文書抜粋:
おたふく風邪は正式には「流行性耳下腺炎」というウイルス性の病気です。
ムンプスウイルスという菌に感染することで症状が現れるのですが、耳の下が腫れるのが特徴的で、熱が出ることもあります。
おたふく風邪は大人がかかることもありますが患者数でいうと4歳から6歳くらいの子供のかかる確率が高い病気なので、もし子供がおたふく風邪にかかったら、学校はどのくらい休む必要があるのでしょうか。
今回はおたふく風邪の症状や対処法などから通学、通勤についての知識までご紹介します。
目次
おたふく風邪に感染したら学校は出席停止
おたふく風邪にかかると症状が出ておたふく風邪だと診断された場合、学校や会社に行くことはできません。
おたふく風邪は感染する流行性の病気なので他の人にうつって広がってしまうのを防ぐためです。もし、かかってしまった場合は自分のためだけでなく他の人のためにも家で安静にしておきましょう。
おたふく風邪のときに学校や会社に行ってはいけない理由
おたふく風邪は学校保険法に定められている出席停止が求められる伝染病の一つとしてあげられています。
おたふく風邪の他にもインフルエンザ、百日咳、麻疹などの病気があってそれぞれ定められた日数は出席できません。これは学校だけでなく会社でも同様です。

提供情報:
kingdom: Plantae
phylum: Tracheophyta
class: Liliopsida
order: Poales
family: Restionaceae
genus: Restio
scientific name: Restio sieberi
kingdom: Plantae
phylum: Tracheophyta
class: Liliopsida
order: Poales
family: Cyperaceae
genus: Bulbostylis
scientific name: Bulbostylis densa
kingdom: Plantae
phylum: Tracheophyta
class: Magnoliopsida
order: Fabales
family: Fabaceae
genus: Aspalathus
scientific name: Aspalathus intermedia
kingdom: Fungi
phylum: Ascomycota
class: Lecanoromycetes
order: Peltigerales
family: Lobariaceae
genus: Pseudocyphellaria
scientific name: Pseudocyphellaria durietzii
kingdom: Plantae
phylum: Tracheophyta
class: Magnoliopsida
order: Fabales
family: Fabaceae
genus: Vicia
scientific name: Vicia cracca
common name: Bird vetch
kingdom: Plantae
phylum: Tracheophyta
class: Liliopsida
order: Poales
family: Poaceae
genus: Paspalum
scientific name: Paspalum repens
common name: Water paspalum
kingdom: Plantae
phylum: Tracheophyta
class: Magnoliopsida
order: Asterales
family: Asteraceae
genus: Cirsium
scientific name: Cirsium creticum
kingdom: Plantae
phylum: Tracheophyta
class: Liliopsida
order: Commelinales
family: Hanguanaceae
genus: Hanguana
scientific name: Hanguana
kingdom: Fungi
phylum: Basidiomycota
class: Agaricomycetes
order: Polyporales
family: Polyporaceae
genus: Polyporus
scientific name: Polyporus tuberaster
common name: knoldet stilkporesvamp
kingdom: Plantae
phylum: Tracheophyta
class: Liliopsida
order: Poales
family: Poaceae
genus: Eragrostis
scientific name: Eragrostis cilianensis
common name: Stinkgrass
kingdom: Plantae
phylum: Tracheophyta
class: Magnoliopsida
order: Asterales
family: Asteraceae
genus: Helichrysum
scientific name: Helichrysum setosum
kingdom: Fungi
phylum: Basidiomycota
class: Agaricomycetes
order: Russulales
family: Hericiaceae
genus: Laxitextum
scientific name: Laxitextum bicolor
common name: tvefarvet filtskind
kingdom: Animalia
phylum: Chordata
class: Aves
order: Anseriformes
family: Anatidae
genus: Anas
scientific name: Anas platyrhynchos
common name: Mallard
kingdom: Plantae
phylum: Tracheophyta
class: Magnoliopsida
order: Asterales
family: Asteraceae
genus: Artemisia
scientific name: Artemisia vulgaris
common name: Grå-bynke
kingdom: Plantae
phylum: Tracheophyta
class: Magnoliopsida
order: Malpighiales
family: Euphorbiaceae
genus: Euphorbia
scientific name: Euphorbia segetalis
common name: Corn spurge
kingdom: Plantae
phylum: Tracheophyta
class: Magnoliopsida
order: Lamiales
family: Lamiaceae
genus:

指示 1:
おたふく風邪についての文章を2文で要約してもらえますか？
指示 2:
おたふく風邪についての文章の「おたふく風邪は感染する流行性」から「だけでなく会社でも同様です。」までを、両端も含めて、「インフルエンザ」を「風疹」に替えた形に更新してもらえますか？
ここにある記録は、別の出典から取られたものです。

解答 1:
おたふく風邪（流行性耳下腺炎）はムンプスウイルスへの感染で起こる病気で、耳の下が腫れるのが特徴で、熱が出ることもあり、4歳から6歳くらいの子供がかかる確率が高いとされています。他の人にうつって広がるのを防ぐため、診断された場合は学校や会社に行くことができず、学校保険法で出席停止が求められる伝染病の一つに挙げられています。

解答 2:
おたふく風邪は感染する流行性の病気なので他の人にうつって広がってしまうのを防ぐためです。もし、かかってしまった場合は自分のためだけでなく他の人のためにも家で安静にしておきましょう。
おたふく風邪のときに学校や会社に行ってはいけない理由
おたふく風邪は学校保険法に定められている出席停止が求められる伝染病の一つとしてあげられています。
おたふく風邪の他にも風疹、百日咳、麻疹などの病気があってそれぞれ定められた日数は出席できません。これは学校だけでなく会社でも同様です。